For the progressive historian, history often begins not at the time of the first writing or when the concept of civilization created roles other than hunter, gatherer, or farmer, but around 1500.  This is intentional in that it also, not coincidentally, marks the era of Western hegemony, something good progressives view with disdain because the progenitors of Western culture tended to be white and tended to be male.  

 

Charles Heinrich, writing for the LakeFront Historian, notes, 

 

When one studies pre-modern, non-American societies, can he or she go about the task of public history? Ostensibly, those publics are long dead.

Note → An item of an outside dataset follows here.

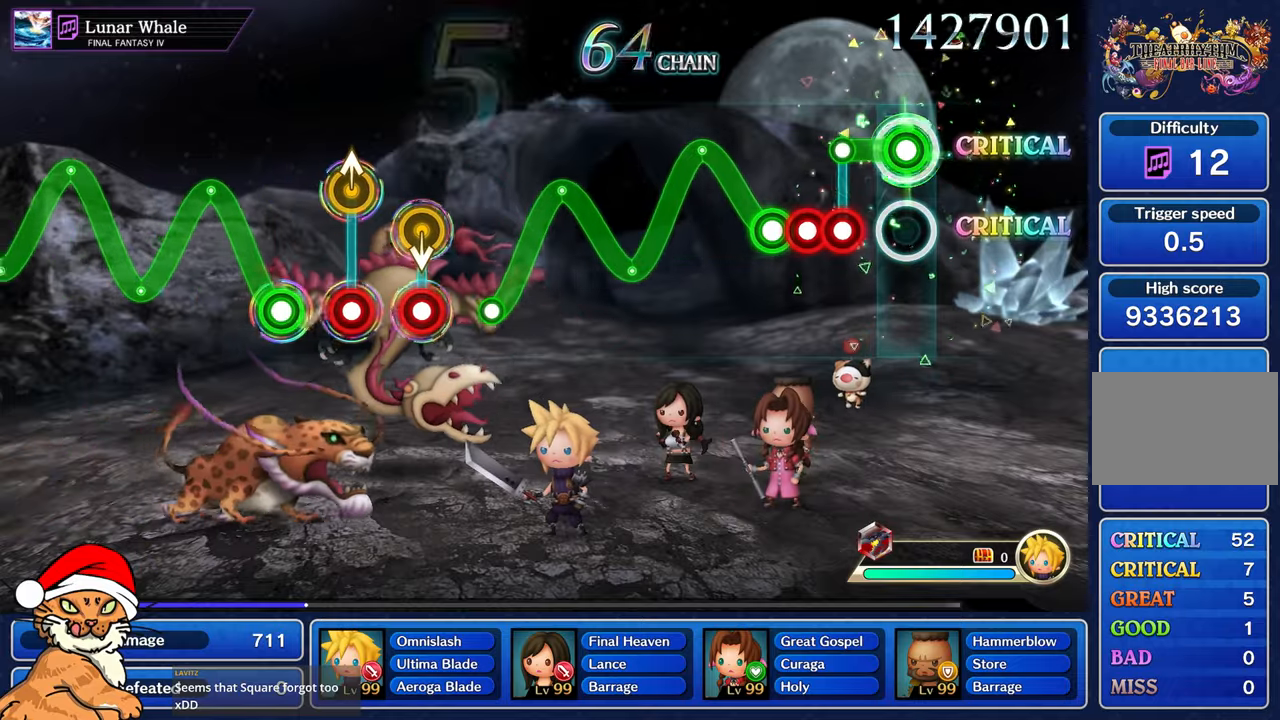
{"dt_ms": 1000, "buttons": ["R1"], "left_stick": "up", "right_stick": "center"}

In a world (and a field) that largely sees the United States as its frame of reference, looking to a distant past – whether it be Han China or 8th-century Gaul – seems eclectically antiquarian at best, and puffed-up navel-gazing at worst.

 

A progressive historian sees the lens of the world through oppression, particularly that of white Europeans, so it is easy to dismiss Arab Settler colonialism, the enslavement of people on the part of Africans, Indians, and Chinese, or simply the prosperity that has accrued to the vast majority of humanity since the advent of the modern world with its capitalism and classical liberalism that above all, celebrates the agency of the individual.  That agency precludes state-run command and thus the power of the progressive, who would use state-run power to command others.  

 

This is not really about the ills of settler colonialism but a different way to drive the overarching narrative of leftist history and academia, a condemnation of Western belief systems unless that belief system is Rosseau and Marx.  Collectivism equals good, for at the heart of Colonial Settler condemnation is that collectivist attitude.  The land belongs to no one and everyone.

 

It is why the progressive would preclude that nearly all areas of the globe in 2024 once belonged to people who were not the original residents.  There were no Persians on the Iranian plateau prior to 1000 BCE.  There were no Turks in Anatolia before 700 CE and no Slavs in Eastern Europe prior to the 700s.  I could tell of untold migrations in which peoples were forced off their land before the modern era, including in Africa. Ironically, one of the few people with a valid claim to the land before the Arab migrations would be the Jews themselves, having lived in the land along the Jordan River and the Eastern Mediterranean for nearly 1800 years. But this entire narrative of Israel Bad Palestine Good is not really a story of Settler Colonialism but an indictment of our Western and American values of capitalism, democracy, and individual agency.